A second time series was studied showing the moving average returns of level-bets over 100 football matches. One could see a considerable amount of inherent random variability over 20% range from break-even. 23.5% was the largest deviation observed from 300 bets.
What will be your take after posting such impressive results? Would you consider yourself plain lucky, or go about telling everyone that you finally unearthed the holy grail of making correct sports predictions?!
Thereafter, a third time series plot was studied showing the moving average returns of level bets over 1000 football matches. The extent of inherent random variability continued to be high. Please keep in mind, 1000 football games convert into 3000 bets!
This is pretty large compared to what a large majority of sports bettors may bet over several seasons. Still, even in case of samples as big as this, we witnessed sizeable deviations over a considerable time period.
Looking at all these analyses you may argue that it all sounds academic to you, and no one will place such blanket-bets on all away, home and drawn football games. Yes, you’re right in a way. However, you’re going to witness the same kind of noisy random variability when you pick out a sample from even your own betting series.
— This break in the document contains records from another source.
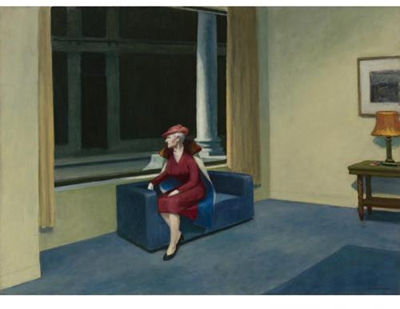
In order to click on lamp in this screenshot , I will do `click(387, 146)`.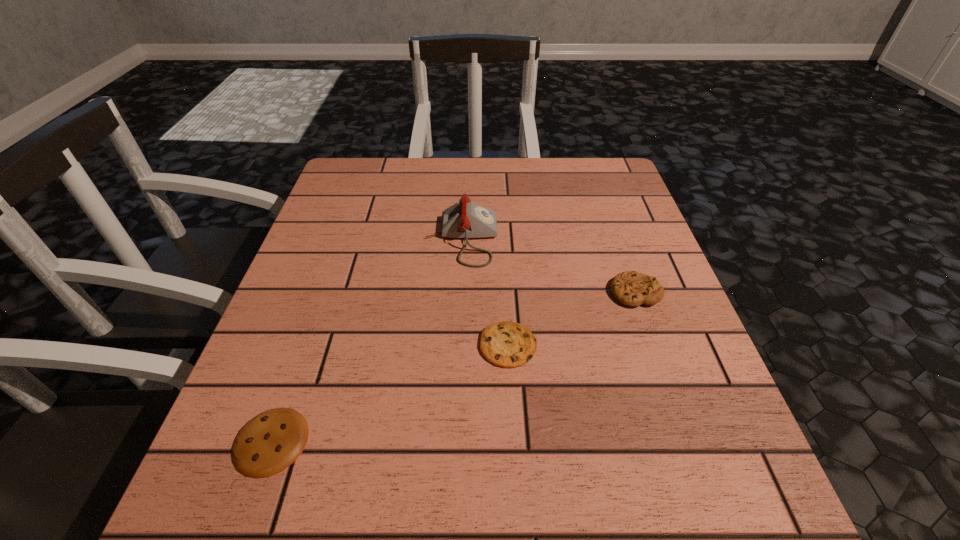
Locate an element on the screen. This screenshot has width=960, height=540. free space at the far left corner of the desktop is located at coordinates (380, 179).

Where is `vacant space at the near left corner of the desktop`? Image resolution: width=960 pixels, height=540 pixels. vacant space at the near left corner of the desktop is located at coordinates (241, 514).

In the image, there is a desktop. Identify the location of free space at the far right corner. (620, 198).

The width and height of the screenshot is (960, 540). I want to click on blank space at the near right corner, so click(641, 483).

This screenshot has width=960, height=540. Find the location of `blank region between the second cookie from right to left and the leftmost cookie`. blank region between the second cookie from right to left and the leftmost cookie is located at coordinates (390, 393).

Where is `empty space between the nearest object and the second farthest cookie`? empty space between the nearest object and the second farthest cookie is located at coordinates (390, 393).

Where is `free space between the second nearest cookie and the tallest object`? Image resolution: width=960 pixels, height=540 pixels. free space between the second nearest cookie and the tallest object is located at coordinates (485, 292).

Locate an element on the screen. empty space that is in between the telephone and the rightmost object is located at coordinates (549, 265).

You are a GUI agent. You are given a task and a screenshot of the screen. Output one action in this format:
    pyautogui.click(x=<x>, y=<y>)
    Task: Click on the vacant space that is in between the nearest cookie and the second farthest object
    This screenshot has height=540, width=960.
    Given the screenshot: What is the action you would take?
    pyautogui.click(x=453, y=367)

Find the location of a particular element. The width and height of the screenshot is (960, 540). free space between the telephone and the nearest cookie is located at coordinates (367, 340).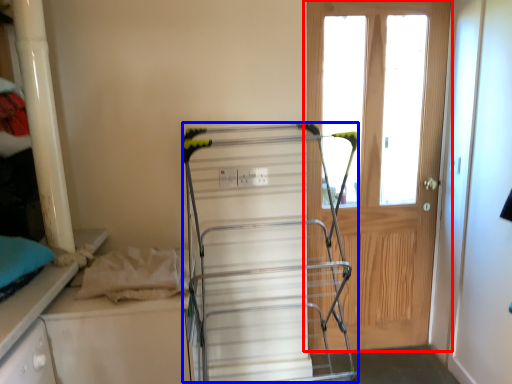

What we can infer from this study is that simply because you’ve gotten 20% ROI from 300 bets, or a 4% ROI from 3000 bets, it is no indicator that it was your skill at play. You are most likely to get deceived by your own attribution biases unless you learn about the randomness involved in sports across various timescales. The sharpest sports bettors are able to recognise this and are thus able to separate themselves from the competition. Apart from that, majority of whatever happens in the field of sports betting can be attributed to chance.